Our objective was to investigate the association between maternal height and shoulder dystocia in women with and without diabetes.
This is a retrospective cohort study of singleton, non-anomalous, term pregnancies between 2007 and 2011 using linked vital statistics and ICD-9 data. Chi-square tests were used to compare rates of shoulder dystocia by maternal height and diabetes status. Height was stratified in 2 inch increments from 56 inches (4' 8") to 72 inches (6' 0"). Multivariable logistic regression was used to estimate adjusted odds ratio (aOR) and 95% confidence interval (CI) of shoulder dystocia by height and diabetes status. Regression analysis controlled for maternal BMI, race/ethnicity, age, education, insurance status, and prenatal care.

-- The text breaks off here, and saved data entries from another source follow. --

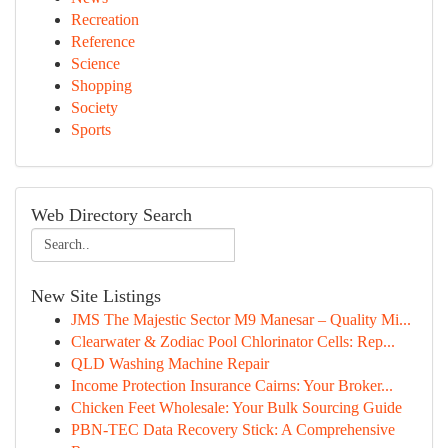
Recreation
Reference
Science
Shopping
Society
Sports
Web Directory Search
New Site Listings
JMS The Majestic Sector M9 Manesar – Quality Mi...
Clearwater & Zodiac Pool Chlorinator Cells: Rep...
QLD Washing Machine Repair
Income Protection Insurance Cairns: Your Broker...
Chicken Feet Wholesale: Your Bulk Sourcing Guide
PBN-TEC Data Recovery Stick: A Comprehensive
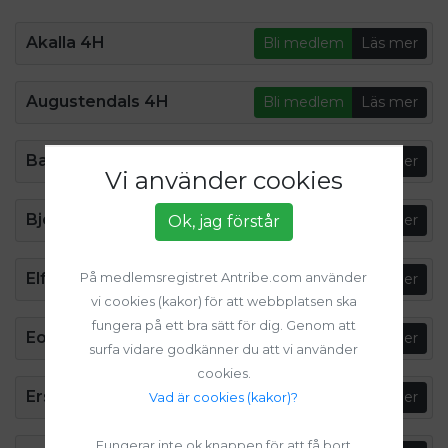
Akalla 4H
Bli medlem
Läs mer
Augustendals 4H
Bli medlem
Läs mer
Bagarmossens 4H
Bli medlem
Läs mer
Vi använder cookies
Björklunds Hage 4H
Bli medlem
Läs mer
Ok, jag förstår
Elfviks 4H
Bli medlem
Läs mer
På medlemsregistret Antribe.com använder
vi cookies (kakor) för att webbplatsen ska
fungera på ett bra sätt för dig. Genom att
Eolshälls 4H
Bli medlem
Läs mer
surfa vidare godkänner du att vi använder
cookies.
Ersboda 4H
Bli medlem
Läs mer
Vad är cookies (kakor)?
Fungerar inte ok knappen för att få bort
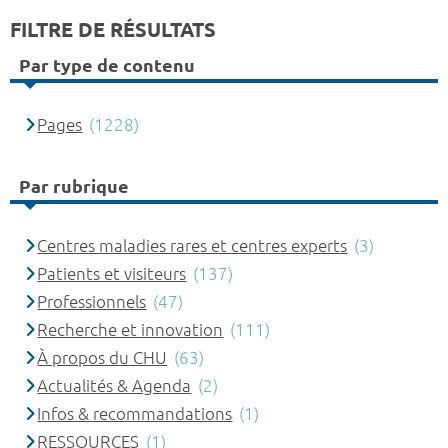
FILTRE DE RÉSULTATS
Par type de contenu
Pages
(1228)
Par rubrique
Centres maladies rares et centres experts
(3)
Patients et visiteurs
(137)
Professionnels
(47)
Recherche et innovation
(111)
À propos du CHU
(63)
Actualités & Agenda
(2)
Infos & recommandations
(1)
RESSOURCES
(1)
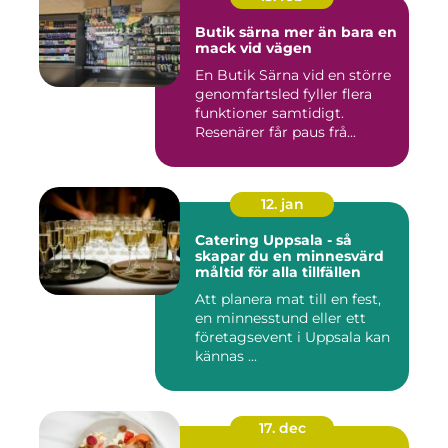
Butik särna mer än bara en
mack vid vägen
En Butik Särna vid en större
genomfartsled fyller flera
funktioner samtidigt.
Resenärer får paus frå...
12. jan
Catering Uppsala - så
skapar du en minnesvärd
måltid för alla tillfällen
Att planera mat till en fest,
en minnesstund eller ett
företagsevent i Uppsala kan
kännas ...
17. dec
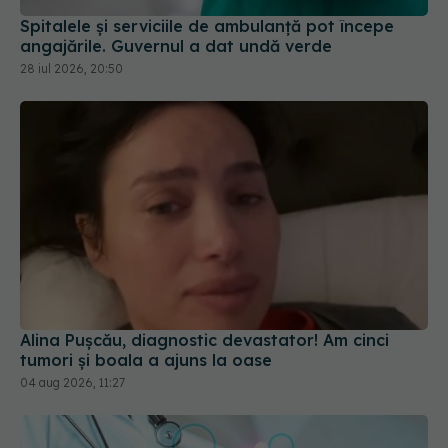
Spitalele și serviciile de ambulanță pot începe
angajările. Guvernul a dat undă verde
28 iul 2026, 20:50
Alina Pușcău, diagnostic devastator! Am cinci
tumori și boala a ajuns la oase
04 aug 2026, 11:27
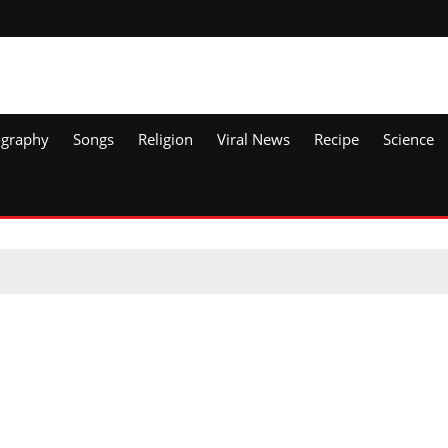
ography
Songs
Religion
Viral News
Recipe
Science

In a cohort of 2,069,817 pregnant women, we found that increasing maternal height was associated with decreasing prevalence of shoulder dystocia, independent of diabetes status. After controlling for confounders of interest, there remained a statistically significant decrease in the odds of shoulder dystocia as height increased (aOR 0.97, 95% CI 0.97-0.98). When compared to women without diabetes, those with diabetes had significantly increased odds of shoulder dystocia (aOR 1.61, 95% CI 1.54-1.68), independent of maternal height.
While height is not a modifiable risk factor for shoulder dystocia, odds of this adverse obstetrical outcome should be addressed in patient education and counseling. Particular consideration for shoulder dystocia risk should be given to pregnant women with diabetes and short stature.